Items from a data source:
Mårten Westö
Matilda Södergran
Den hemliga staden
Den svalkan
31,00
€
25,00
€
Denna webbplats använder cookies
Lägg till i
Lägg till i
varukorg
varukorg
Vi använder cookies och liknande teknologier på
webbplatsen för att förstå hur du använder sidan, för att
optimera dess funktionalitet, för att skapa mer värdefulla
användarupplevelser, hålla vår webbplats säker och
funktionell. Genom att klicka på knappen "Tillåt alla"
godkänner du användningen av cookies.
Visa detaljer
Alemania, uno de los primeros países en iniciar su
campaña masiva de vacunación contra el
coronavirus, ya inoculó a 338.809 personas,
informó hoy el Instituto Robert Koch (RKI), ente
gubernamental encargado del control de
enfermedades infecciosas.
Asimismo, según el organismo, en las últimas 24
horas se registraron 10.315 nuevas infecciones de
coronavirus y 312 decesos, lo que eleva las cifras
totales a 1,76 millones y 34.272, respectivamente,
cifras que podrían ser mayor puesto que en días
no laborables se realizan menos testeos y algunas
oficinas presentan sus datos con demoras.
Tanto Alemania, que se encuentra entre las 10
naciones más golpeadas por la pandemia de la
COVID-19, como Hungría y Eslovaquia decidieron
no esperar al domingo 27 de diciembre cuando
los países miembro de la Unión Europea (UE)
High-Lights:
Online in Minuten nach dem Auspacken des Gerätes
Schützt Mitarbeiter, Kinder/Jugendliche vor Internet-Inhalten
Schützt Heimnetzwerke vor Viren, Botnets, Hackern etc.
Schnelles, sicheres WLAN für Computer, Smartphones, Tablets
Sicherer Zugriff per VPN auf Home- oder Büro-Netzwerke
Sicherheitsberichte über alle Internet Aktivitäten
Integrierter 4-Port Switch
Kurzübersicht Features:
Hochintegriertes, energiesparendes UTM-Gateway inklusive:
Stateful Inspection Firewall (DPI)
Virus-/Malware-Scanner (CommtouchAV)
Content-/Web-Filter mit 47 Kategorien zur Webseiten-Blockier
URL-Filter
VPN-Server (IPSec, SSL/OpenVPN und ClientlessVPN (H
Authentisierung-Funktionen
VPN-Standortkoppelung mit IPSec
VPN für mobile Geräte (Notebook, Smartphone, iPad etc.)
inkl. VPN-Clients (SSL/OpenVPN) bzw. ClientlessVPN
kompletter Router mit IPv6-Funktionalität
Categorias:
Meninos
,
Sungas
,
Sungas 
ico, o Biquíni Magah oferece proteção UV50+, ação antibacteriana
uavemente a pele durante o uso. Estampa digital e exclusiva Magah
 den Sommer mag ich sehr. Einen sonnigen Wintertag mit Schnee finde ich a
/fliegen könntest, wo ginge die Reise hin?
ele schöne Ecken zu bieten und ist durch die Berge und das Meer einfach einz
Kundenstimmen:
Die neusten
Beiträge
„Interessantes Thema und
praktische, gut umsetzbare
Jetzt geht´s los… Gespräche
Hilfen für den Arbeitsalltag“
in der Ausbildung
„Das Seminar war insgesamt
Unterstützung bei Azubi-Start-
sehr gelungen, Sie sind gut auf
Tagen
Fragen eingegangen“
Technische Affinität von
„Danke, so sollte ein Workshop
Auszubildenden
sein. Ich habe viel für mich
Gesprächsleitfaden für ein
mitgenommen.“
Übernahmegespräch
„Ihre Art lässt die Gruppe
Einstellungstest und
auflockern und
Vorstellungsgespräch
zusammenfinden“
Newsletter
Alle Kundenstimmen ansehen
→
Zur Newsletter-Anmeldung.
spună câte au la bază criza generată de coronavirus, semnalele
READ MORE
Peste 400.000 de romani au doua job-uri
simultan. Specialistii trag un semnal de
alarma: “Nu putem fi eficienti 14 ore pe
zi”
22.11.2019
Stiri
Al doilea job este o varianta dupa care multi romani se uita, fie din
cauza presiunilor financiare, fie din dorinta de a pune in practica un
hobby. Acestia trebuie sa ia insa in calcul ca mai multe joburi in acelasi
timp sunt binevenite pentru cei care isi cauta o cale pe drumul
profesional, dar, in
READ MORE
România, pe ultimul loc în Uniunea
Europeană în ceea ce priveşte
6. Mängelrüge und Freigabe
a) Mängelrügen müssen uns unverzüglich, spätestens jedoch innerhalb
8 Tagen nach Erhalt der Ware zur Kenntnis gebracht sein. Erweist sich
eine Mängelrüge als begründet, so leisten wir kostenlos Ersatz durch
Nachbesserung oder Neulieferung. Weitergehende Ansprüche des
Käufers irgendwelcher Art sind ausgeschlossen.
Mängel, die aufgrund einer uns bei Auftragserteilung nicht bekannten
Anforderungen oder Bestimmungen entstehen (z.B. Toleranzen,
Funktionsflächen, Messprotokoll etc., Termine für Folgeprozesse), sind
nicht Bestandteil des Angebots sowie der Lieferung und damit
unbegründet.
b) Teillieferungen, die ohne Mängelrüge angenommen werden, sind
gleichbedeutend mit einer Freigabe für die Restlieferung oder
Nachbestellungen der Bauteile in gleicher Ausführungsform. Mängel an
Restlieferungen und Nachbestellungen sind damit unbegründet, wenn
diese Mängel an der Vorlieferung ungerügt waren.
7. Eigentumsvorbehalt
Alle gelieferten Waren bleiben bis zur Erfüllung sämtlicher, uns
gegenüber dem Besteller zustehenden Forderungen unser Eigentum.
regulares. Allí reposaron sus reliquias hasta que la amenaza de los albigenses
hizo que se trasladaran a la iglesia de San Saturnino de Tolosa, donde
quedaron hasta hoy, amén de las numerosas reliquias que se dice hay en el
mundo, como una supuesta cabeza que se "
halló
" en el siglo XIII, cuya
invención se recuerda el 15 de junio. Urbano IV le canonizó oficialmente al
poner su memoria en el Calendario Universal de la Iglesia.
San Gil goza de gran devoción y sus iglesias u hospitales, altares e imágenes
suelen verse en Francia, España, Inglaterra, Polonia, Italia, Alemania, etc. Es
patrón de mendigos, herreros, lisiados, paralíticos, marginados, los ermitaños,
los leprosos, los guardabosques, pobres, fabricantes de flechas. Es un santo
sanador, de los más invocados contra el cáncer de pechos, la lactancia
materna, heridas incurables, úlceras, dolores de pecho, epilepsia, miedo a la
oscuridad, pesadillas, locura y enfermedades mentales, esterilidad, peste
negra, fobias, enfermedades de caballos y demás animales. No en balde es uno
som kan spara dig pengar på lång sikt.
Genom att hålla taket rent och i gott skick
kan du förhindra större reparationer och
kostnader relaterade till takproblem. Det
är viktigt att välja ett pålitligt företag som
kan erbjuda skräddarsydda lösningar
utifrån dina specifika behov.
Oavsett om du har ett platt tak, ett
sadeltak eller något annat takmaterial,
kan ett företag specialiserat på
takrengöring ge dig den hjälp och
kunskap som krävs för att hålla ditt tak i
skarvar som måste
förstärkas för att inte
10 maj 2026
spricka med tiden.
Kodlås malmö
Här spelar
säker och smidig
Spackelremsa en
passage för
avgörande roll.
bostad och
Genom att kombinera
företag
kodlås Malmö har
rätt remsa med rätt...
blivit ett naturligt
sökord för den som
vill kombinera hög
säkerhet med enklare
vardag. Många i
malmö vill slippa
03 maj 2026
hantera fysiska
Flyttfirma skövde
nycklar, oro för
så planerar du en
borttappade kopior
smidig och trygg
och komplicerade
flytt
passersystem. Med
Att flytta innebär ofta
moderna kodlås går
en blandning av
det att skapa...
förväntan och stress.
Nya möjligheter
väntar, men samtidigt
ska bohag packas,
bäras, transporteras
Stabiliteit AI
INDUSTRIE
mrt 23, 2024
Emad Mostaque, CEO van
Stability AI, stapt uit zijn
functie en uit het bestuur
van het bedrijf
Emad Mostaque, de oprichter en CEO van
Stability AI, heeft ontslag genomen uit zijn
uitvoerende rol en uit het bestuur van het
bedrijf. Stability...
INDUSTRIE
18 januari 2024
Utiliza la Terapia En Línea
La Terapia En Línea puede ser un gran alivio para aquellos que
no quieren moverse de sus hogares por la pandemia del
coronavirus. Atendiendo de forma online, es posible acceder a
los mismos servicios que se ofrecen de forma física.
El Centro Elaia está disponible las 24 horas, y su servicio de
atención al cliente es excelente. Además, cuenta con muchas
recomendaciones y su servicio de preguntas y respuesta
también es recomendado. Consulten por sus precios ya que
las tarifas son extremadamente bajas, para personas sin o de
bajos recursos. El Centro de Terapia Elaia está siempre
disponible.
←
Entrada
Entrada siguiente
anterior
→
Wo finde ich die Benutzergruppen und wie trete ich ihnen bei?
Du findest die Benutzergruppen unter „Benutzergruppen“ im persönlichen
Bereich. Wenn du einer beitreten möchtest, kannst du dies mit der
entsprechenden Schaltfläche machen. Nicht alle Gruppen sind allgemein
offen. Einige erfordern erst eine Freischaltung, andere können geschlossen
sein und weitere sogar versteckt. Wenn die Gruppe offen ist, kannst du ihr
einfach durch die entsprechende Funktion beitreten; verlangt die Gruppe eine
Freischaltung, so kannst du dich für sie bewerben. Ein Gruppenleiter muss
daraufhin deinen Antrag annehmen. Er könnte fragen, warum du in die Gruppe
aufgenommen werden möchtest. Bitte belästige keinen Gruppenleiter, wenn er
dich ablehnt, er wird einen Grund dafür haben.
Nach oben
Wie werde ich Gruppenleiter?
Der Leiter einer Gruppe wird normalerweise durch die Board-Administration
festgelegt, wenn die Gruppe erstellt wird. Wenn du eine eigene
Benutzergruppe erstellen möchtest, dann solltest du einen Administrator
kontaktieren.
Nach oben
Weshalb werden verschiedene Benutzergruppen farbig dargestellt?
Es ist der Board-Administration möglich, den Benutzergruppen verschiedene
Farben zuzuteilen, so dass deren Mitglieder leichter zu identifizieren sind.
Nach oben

What the task asks:
Using the records above, copy word for word the line with "los leprosos, los", the line with "kan erbjuda skräddarsydda lösningar", and every line between them.

Result of the exercise:
los leprosos, los guardabosques, pobres, fabricantes de flechas. Es un santo
sanador, de los más invocados contra el cáncer de pechos, la lactancia
materna, heridas incurables, úlceras, dolores de pecho, epilepsia, miedo a la
oscuridad, pesadillas, locura y enfermedades mentales, esterilidad, peste
negra, fobias, enfermedades de caballos y demás animales. No en balde es uno
som kan spara dig pengar på lång sikt.
Genom att hålla taket rent och i gott skick
kan du förhindra större reparationer och
kostnader relaterade till takproblem. Det
är viktigt att välja ett pålitligt företag som
kan erbjuda skräddarsydda lösningar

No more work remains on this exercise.